Review: "Rachel Getting Married"

It's interesting that Robert Altman was thanked in the credits of Jonathan Demme's Rachel Getting Married, because the word that kept popping in my head as I watched the film was "Altman-eque."

The death of Robert Altman left a huge void in the landscape of American filmmaking, but it seems as if Demme (The Silence of the Lambs), who hasn't been a major player in years, is one of the many filmmakers rushing to fill that void.

Like all of Altman's films, Rachel Getting Married is an ensemble piece centering around Kym (Anne Hathaway), a troubled young drug addict just being released from rehab in time for her to go home for her sister Rachel's wedding. It is there where Kym's near pathological need for attention runs up against old grudges and deeply buried family issues, causing a lifetime's worth of problems to come bubbling to the surface against the idyllic backdrop of a storybook wedding.

First time screenwriter Jenny Lumet doesn't try to cram her screenplay with pat sentimentalism, nor does she wrap the problems up in Lifetime-ready solutions. Instead what she, along with Demme, give us isn't so much a film with a conventional plot, but a true slice of life in every sense of the word.

The film drops us right into the middle of the characters' lives and pulls us out just as suddenly.

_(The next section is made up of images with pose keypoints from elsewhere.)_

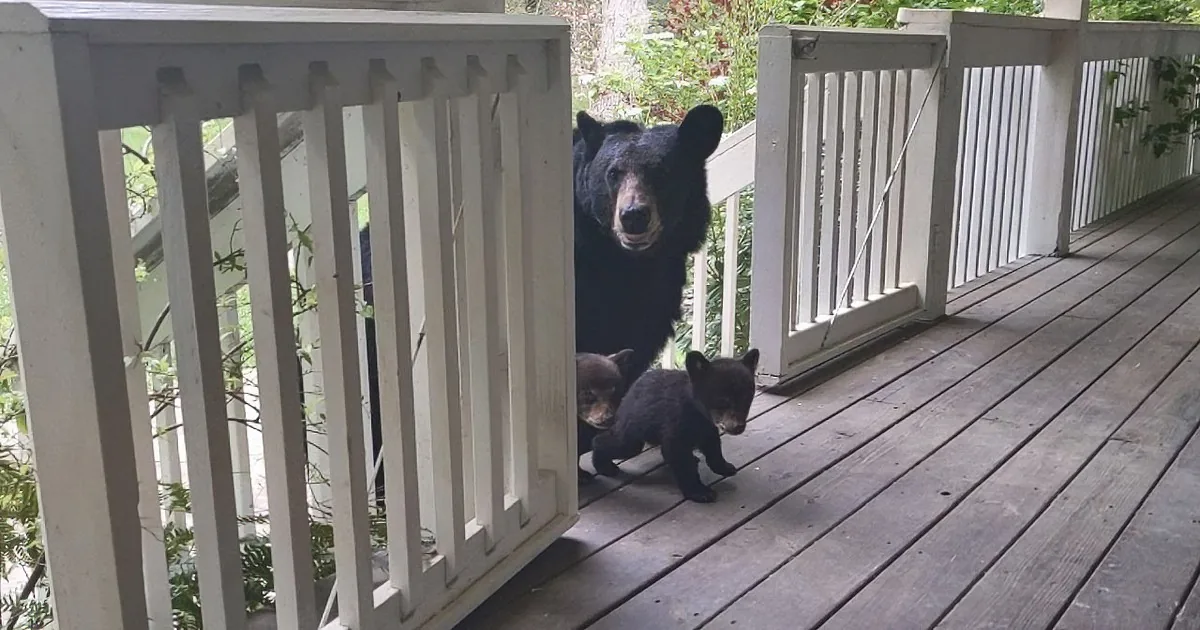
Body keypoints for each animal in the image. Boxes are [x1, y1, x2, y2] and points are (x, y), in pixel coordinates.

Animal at [591, 348, 759, 503]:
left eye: (746, 399)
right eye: (722, 400)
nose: (738, 427)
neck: (696, 410)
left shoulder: (707, 427)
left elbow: (713, 446)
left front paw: (724, 466)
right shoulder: (675, 423)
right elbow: (680, 457)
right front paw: (699, 491)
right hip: (633, 427)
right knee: (618, 443)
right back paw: (604, 465)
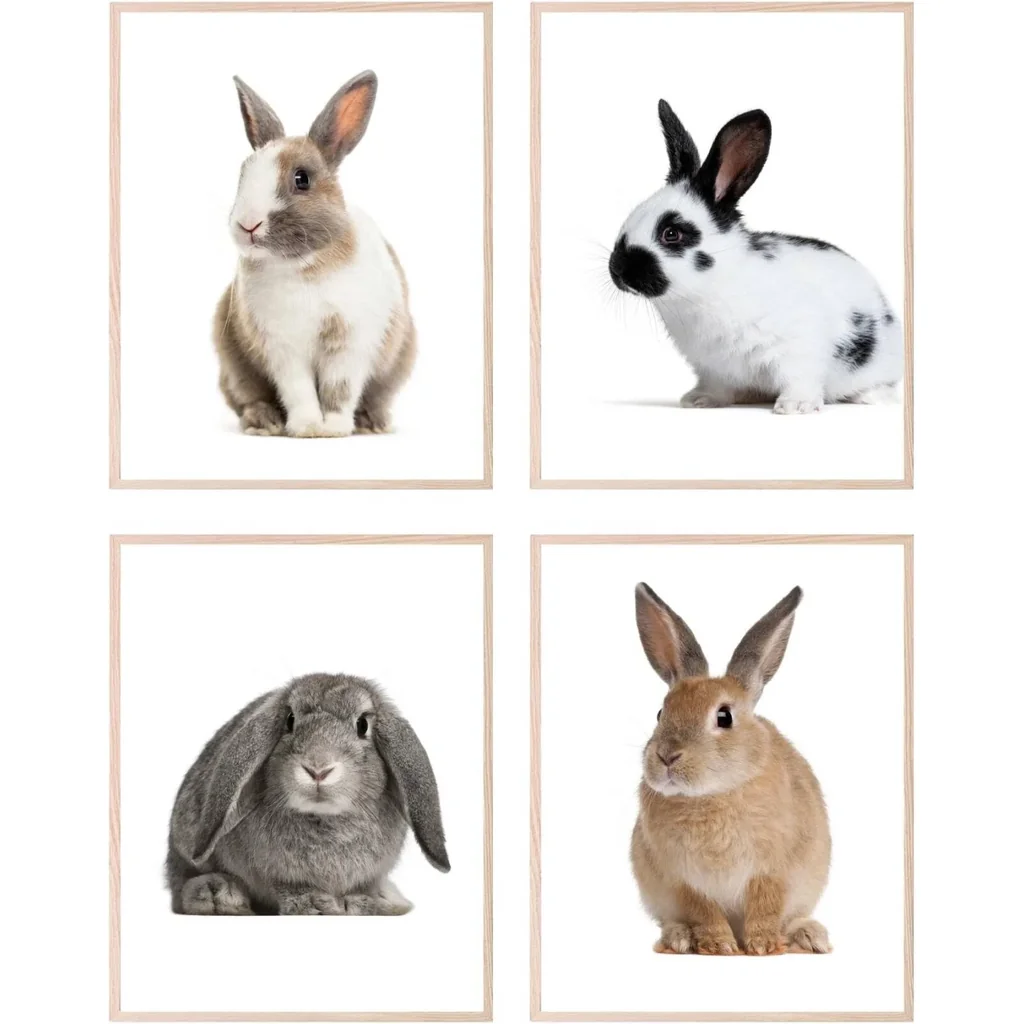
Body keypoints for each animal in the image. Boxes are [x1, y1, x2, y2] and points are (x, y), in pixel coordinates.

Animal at [165, 672, 448, 915]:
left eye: (363, 725)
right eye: (290, 721)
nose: (318, 769)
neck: (325, 817)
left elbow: (362, 889)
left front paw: (356, 904)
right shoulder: (279, 873)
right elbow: (290, 887)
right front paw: (315, 905)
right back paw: (218, 895)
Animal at [213, 71, 416, 438]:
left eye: (302, 179)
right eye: (242, 174)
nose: (247, 225)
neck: (303, 266)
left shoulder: (350, 343)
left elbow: (340, 389)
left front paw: (333, 428)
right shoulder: (283, 348)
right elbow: (299, 390)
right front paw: (307, 427)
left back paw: (373, 423)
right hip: (234, 367)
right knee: (248, 398)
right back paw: (264, 423)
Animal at [608, 102, 902, 414]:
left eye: (672, 234)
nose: (617, 271)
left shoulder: (798, 347)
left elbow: (800, 377)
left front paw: (794, 406)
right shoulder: (713, 367)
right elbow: (716, 386)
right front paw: (699, 400)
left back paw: (871, 397)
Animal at [631, 583, 831, 955]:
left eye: (724, 716)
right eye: (661, 713)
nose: (667, 756)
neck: (711, 795)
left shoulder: (772, 870)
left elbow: (766, 905)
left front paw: (762, 946)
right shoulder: (685, 880)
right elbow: (704, 911)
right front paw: (720, 946)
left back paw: (811, 937)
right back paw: (678, 939)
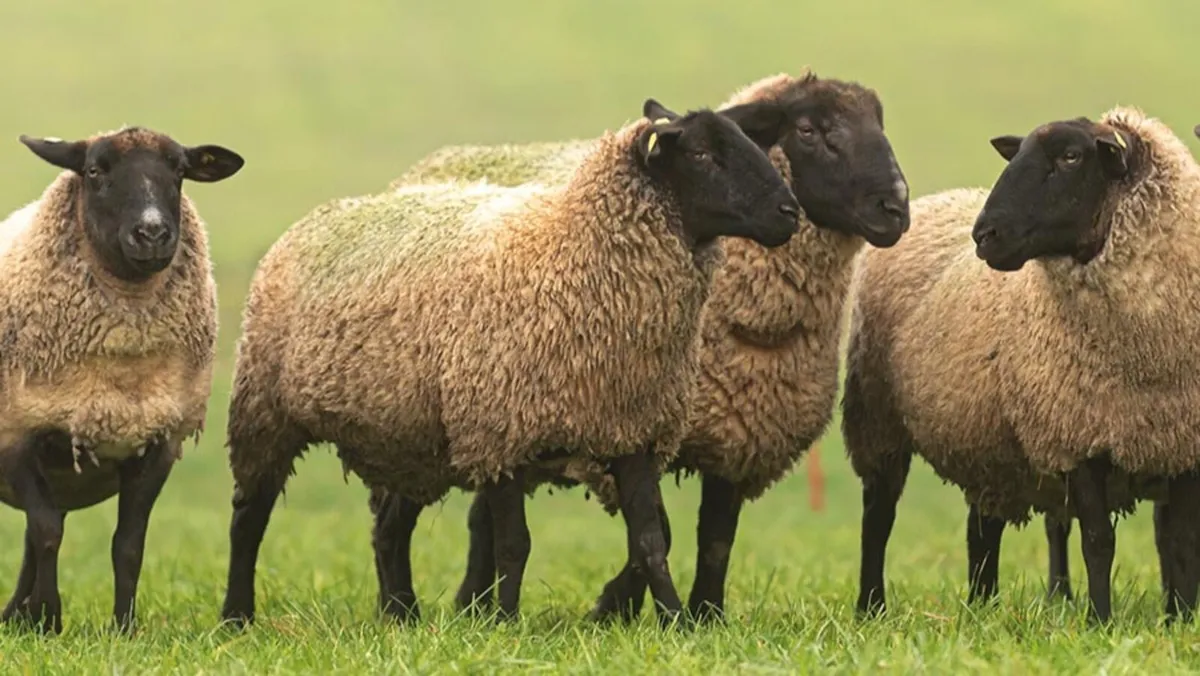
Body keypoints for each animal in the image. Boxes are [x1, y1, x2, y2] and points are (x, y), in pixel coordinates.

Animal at [0, 127, 243, 633]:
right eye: (94, 170)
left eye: (179, 170)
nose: (152, 233)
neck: (122, 369)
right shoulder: (15, 436)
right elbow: (48, 531)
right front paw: (49, 618)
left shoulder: (156, 444)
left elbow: (127, 544)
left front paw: (124, 628)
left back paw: (14, 617)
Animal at [218, 96, 803, 627]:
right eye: (702, 153)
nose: (790, 213)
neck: (572, 252)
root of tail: (322, 213)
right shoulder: (499, 431)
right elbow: (513, 544)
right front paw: (504, 622)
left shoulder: (631, 429)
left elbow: (649, 541)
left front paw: (677, 622)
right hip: (264, 410)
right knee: (249, 517)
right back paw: (237, 616)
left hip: (411, 435)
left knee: (390, 526)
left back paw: (401, 615)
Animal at [419, 70, 912, 624]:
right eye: (809, 129)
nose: (895, 209)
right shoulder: (630, 427)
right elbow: (661, 534)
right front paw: (613, 607)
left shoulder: (735, 434)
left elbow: (715, 539)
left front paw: (705, 614)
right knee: (485, 516)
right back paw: (473, 603)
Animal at [843, 108, 1200, 624]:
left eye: (1071, 157)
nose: (985, 235)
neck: (1145, 358)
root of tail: (935, 200)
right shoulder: (1077, 435)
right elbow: (1099, 541)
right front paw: (1100, 621)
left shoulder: (1181, 445)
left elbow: (1180, 541)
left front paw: (1182, 619)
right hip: (879, 420)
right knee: (878, 517)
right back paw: (872, 607)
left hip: (984, 440)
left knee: (981, 528)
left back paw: (982, 606)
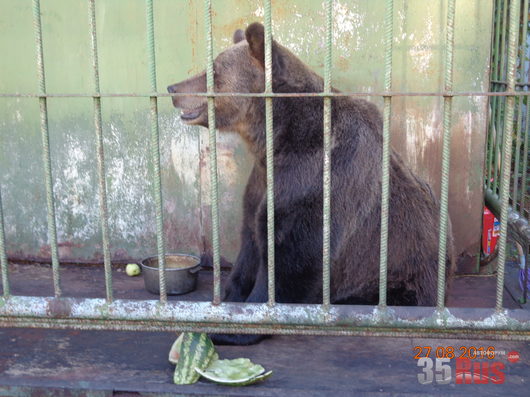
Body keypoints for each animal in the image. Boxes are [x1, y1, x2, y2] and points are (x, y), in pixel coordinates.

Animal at [167, 22, 452, 344]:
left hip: (399, 276)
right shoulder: (262, 181)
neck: (275, 138)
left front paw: (234, 326)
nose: (173, 89)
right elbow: (250, 238)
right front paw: (228, 299)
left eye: (213, 71)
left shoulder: (316, 179)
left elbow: (294, 255)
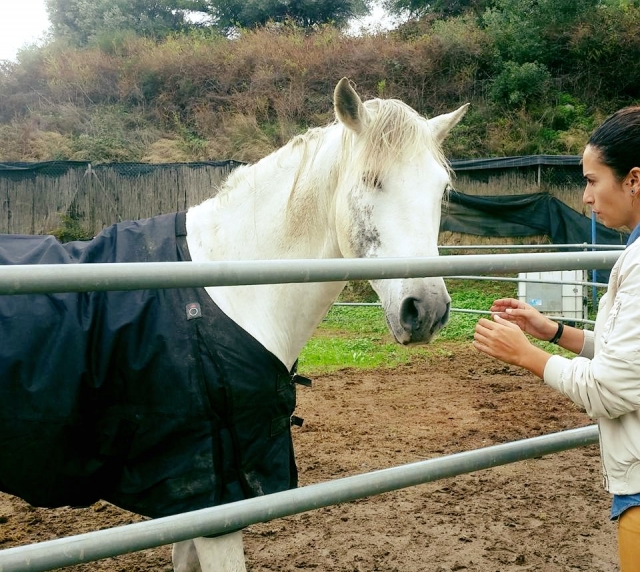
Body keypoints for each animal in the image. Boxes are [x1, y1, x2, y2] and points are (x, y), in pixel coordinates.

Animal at [0, 78, 468, 572]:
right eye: (371, 180)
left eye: (441, 190)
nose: (427, 309)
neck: (228, 291)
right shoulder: (216, 500)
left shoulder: (191, 505)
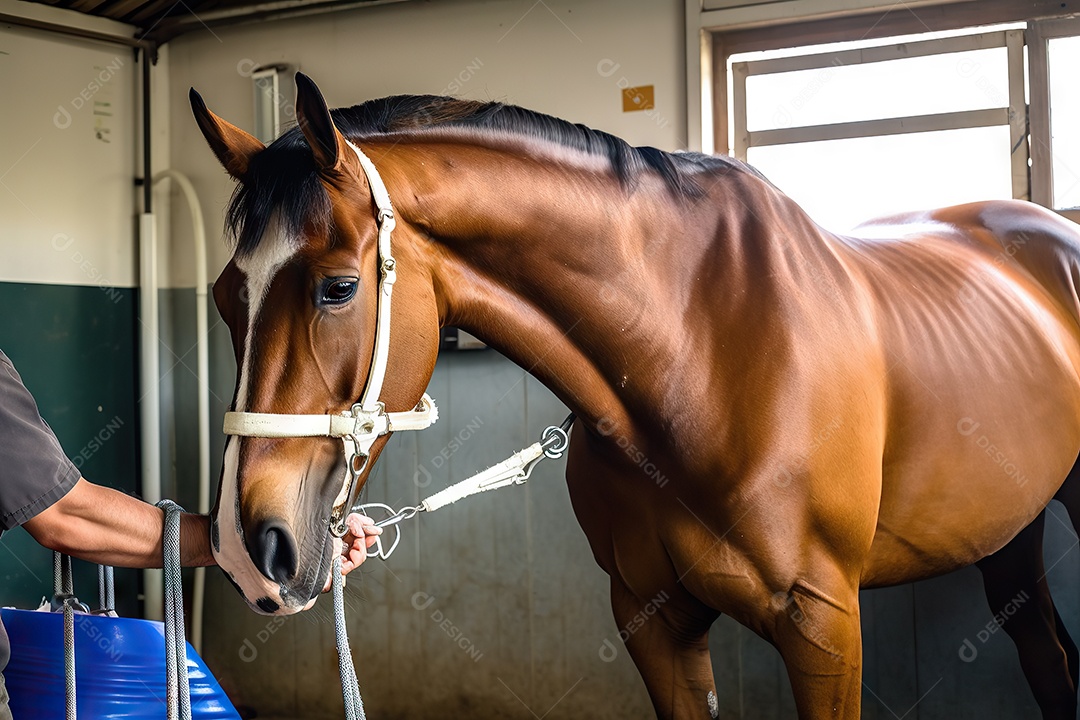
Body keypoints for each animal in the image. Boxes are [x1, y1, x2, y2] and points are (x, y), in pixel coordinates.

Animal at [190, 72, 1080, 719]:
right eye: (225, 298)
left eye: (338, 288)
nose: (240, 545)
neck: (697, 357)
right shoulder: (654, 623)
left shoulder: (824, 623)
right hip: (1006, 529)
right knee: (1048, 653)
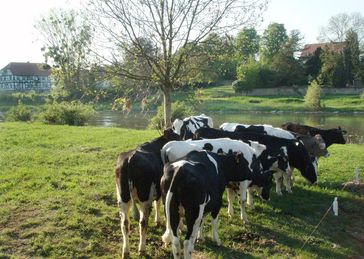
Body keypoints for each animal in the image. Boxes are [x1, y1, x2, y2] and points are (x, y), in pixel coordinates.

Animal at [114, 130, 180, 258]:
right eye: (177, 137)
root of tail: (130, 159)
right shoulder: (158, 190)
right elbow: (158, 204)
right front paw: (158, 221)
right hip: (144, 197)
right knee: (143, 222)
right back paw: (142, 249)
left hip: (122, 197)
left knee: (125, 223)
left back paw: (126, 251)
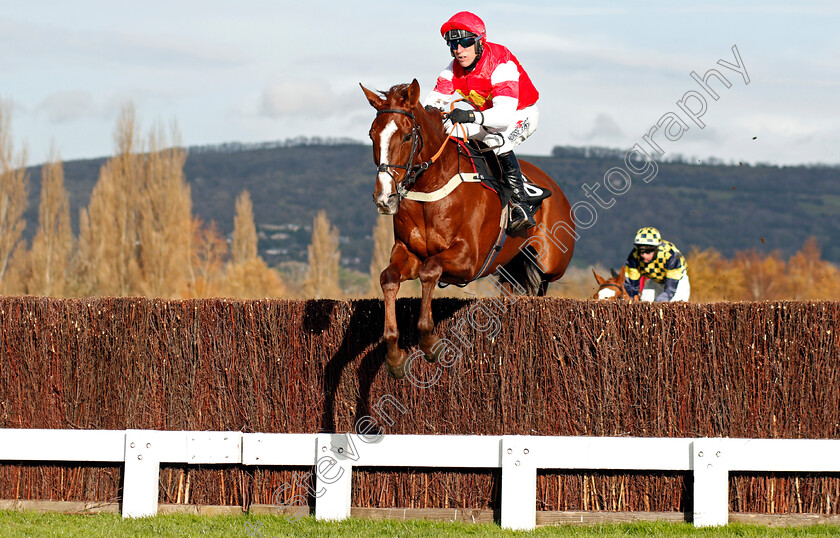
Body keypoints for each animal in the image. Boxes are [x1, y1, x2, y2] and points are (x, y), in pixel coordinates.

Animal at [364, 79, 576, 376]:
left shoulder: (469, 259)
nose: (384, 197)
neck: (431, 187)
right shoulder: (408, 254)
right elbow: (389, 278)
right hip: (510, 271)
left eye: (406, 136)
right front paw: (394, 354)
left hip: (550, 265)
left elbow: (430, 271)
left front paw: (429, 341)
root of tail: (556, 189)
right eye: (372, 135)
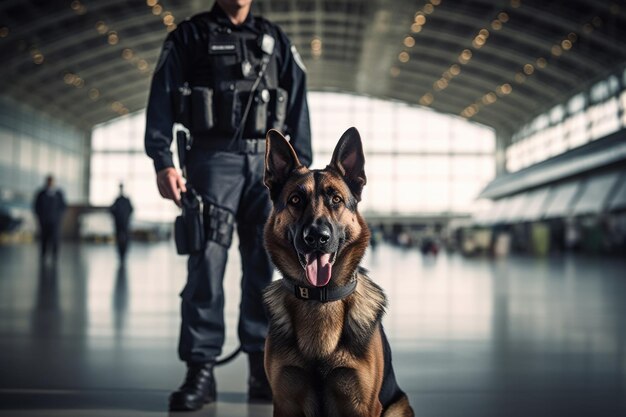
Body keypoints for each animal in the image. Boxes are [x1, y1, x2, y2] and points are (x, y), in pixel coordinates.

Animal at [260, 127, 412, 416]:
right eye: (295, 199)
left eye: (336, 199)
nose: (317, 237)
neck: (320, 299)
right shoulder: (284, 402)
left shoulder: (363, 404)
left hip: (398, 407)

We are guests for the wedding of Rachel and Sydney, and Demme understands that it would be unwise for us to overstay our welcome. Using cinematographer Declan Quinn's handheld, digital camera work, Rachel Getting Married takes on a grainy, naturalistic beauty, almost as if the entire film were captured by Sydney's brother, whose camera never seems to leave his hand. It truly gives the audience the feeling of being a part of the film. Their sorrows are our sorrows, their happiness is our happiness. When Kym stands up to toast her sister at the rehearsal dinner, we really become nervous as to what she's about to say. For the entire running time of Rachel Getting Married, this is our family.

For her part, Anne Hathaway has never been better. She has always been an appealing screen presence, but has never been given the chance to shine in quite this way. Her character, however, is in no way likable. She is selfish, jealous, and borderline vindictive, but Hathaway gives her a vulnerability that allows us to see the wounded girl beneath that so many have trouble seeing. We feel for her and want her to succeed, even as her constant neediness threatens to overwhelm the wedding.

She is surrounded by an immensely talented supporting cast that makes up one of the finest ensembles of the year. The real standout among them, however, is Rosemary DeWitt, who gives Rachel an exasperated humanity, tied to both the past and future, between family and love, and manages to find a perfect balance of both.

Human frailty and the bonds of family are eternal, and in Rachel Getting Married we enter a family whose love for one another has been strained to the breaking point, only to be reunited and repaired by the ultimate act and symbol of love. It is in that atmosphere that all is forgiven. Demme refuses to allow his characters to take the easy way out, and indeed there are no simple solutions to be found here. But the old maxim that you can always come home is alive and well, and Rachel Getting Married, a moving and reassuring experience if ever there was one, feels like a warm welcome home.

GRADE - ***½ (out of four)

RACHEL GETTING MARRIED; Directed by Jonathan Demme; Stars Anne Hathaway, Rosemarie DeWitt, Mather Zickel, Anna Deavere Smith, Anisa George, Tunde Adebimpe, Debra Winger; Rated R for language and brief sexuality

7 comments:

nick plowman said...

Nice dude! This one I cannot wait to see, it looks absolutely wonderful. And of course I love Annie Hathaway, so.

Sam Juliano said...

Wonderful, wonderful review of (for me) one of the year's best films, and a certain Top 10 finisher. Yes, Hathaway was remarkable, as was Rosemarie De Witt and Debra Winger. Jennie Lumet's screenplay as you yourself contend was outstanding. One of the greatest of all wedding-themed films.

Matthew Lucas said...

Thank you both! Nick I think you will find a lot to love here. And Sam, while this may not make my final top ten, I enjoyed it quite a bit and hope to see Oscar love for Hathaway and Lumet.

Alexander Coleman said...

Superlative and engrossing review, Matthew. For some reason I keep reading people's reviews for this one despite not having seen it yet.

This release pattern for the movie is highly frustrating. It's only at one art-house theatre in all of Marin County, CA right now, which does not begin showing pictures until around 6:00 PM. I keep hoping it will expand soon, so I can see the film everyone is talking about.

Matthew Lucas said...

Thank you Alexander. I agree the release pattern is a bit wonky. I was going to review it for The Dispatch this weekend, but the film was suddenly yanked and no longer has a release date for the area, so I just posted the review here. It's open in the region, just not the area. Very disappointing indeed. It deserves to be seen.

Nick Plowman said...

I didn’t miss my screening! Yay =) And, I loved it, it was brilliant and so was Annie H. Definitely one of my faves of the year.

Matthew Lucas said...

I'm so glad you finally got to see it Nicky, and that you liked it as much as I thought you would. I would love to read a review from you eventually!